Localism Bill

Memorandum submitted by Rick Long MRTPI (L 59)

I am a member of the Royal Town Planning Institute and have been an active Planning Aid volunteer since 1992.

During that time, I have seen the effectiveness of the Planning Aid service continue to develop in supporting those communities who are unable to access the planning system by employing consultants or solicitors. I have represented and advised numerous individuals and communities, and particularly over the last ten year, volunteers have been supported by a core team of properly resourced staff who have built up the capacity of the regional service to enable Planning Aid to be proactive in supporting communities in preparing positive development proposals for their areas, rather than the service being a soley reactive advice line to object to development.  My own experience has included representing and advising communities in the west and east end of Newcastle who were facing wholesale redevelopment of their local areas and potential demolition of their houses.
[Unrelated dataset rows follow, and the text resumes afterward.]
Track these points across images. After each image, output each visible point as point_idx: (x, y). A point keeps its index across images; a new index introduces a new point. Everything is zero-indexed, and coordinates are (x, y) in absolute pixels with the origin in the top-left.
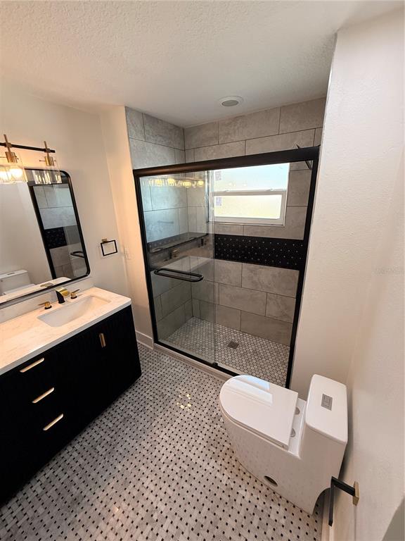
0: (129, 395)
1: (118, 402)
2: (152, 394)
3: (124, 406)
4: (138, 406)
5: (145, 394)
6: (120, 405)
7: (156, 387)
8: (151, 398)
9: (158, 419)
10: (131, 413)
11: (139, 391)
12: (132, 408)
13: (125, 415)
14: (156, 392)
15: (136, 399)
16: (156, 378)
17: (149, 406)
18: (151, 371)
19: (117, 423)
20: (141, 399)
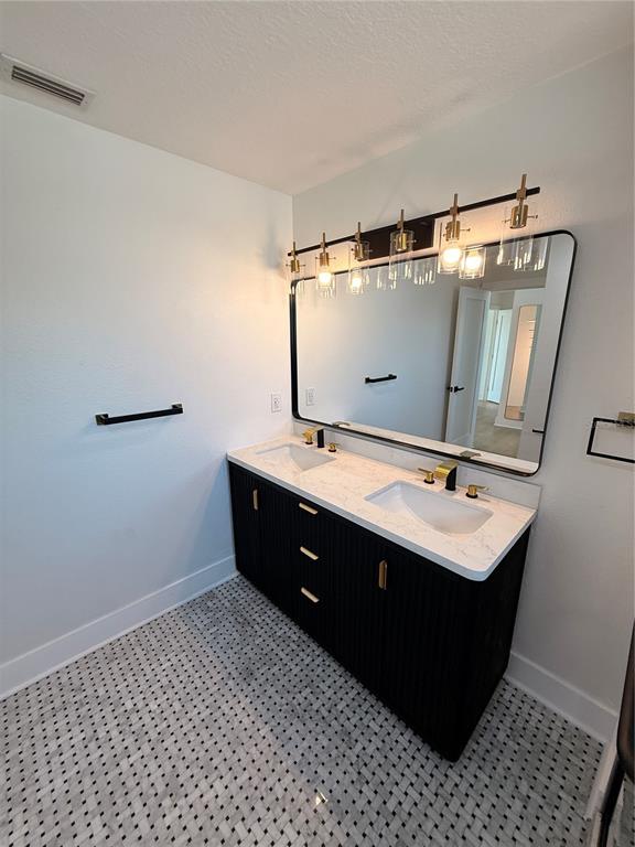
0: (403, 738)
1: (389, 715)
2: (406, 807)
3: (377, 729)
4: (374, 764)
5: (404, 784)
6: (380, 719)
7: (429, 826)
8: (392, 805)
9: (330, 825)
10: (359, 747)
11: (416, 766)
12: (371, 749)
13: (356, 734)
14: (412, 825)
15: (393, 757)
16: (461, 825)
17: (371, 796)
18: (486, 806)
19: (342, 719)
20: (392, 771)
The support provided to these communities from Planning Aid was only possible through a properly co-ordinated and resourced programme, agreed with the Local Planning Authority, which recognised Planning Aid's unique role as a competent independent body.  It would not have been possible through the network of volunteers alone, the model that the Coalition Government now seems to be proposing for Planning Aid.

I support the principle of localism and neighbourhood planning, insofar as I take it to mean the ability of local people to directly participate in the planning system and directly shape the way that their local areas develop.  It is important to ensure that all communities are able to participate, not just a few, and Planning Aid must continue to be a critical part of the measures to ensure that neighbourhood planning will be promoted in those deprived areas where it is needed most. In this respect, it is very difficult to see how a planning system that would be simpler and more open to local people could emerge from the decision to abolish Planning Aid , given its track record of providing support to local people. Without Planning Aid , only those individuals and communities with the loudest voices and most resources will have any voice and influence in the planning process.  Planning Aid is the one recognised body with a track record of effective delivery in enabling communities  that might not have access to professional support to engage in the process.   It seems clear to me that for neighbourhood planning to be successful, there is a need for capacity building in neighbourhoods and for communities to have access to advice, training and funding. With that in mind, the decision to end the funding of Planning Aid is extremely short sighted and very damaging.  This decision should be reviewed immediately to ensure that the capacity and momentum that Planning Aid has been able to build up over the last ten years is able to continue and evolve.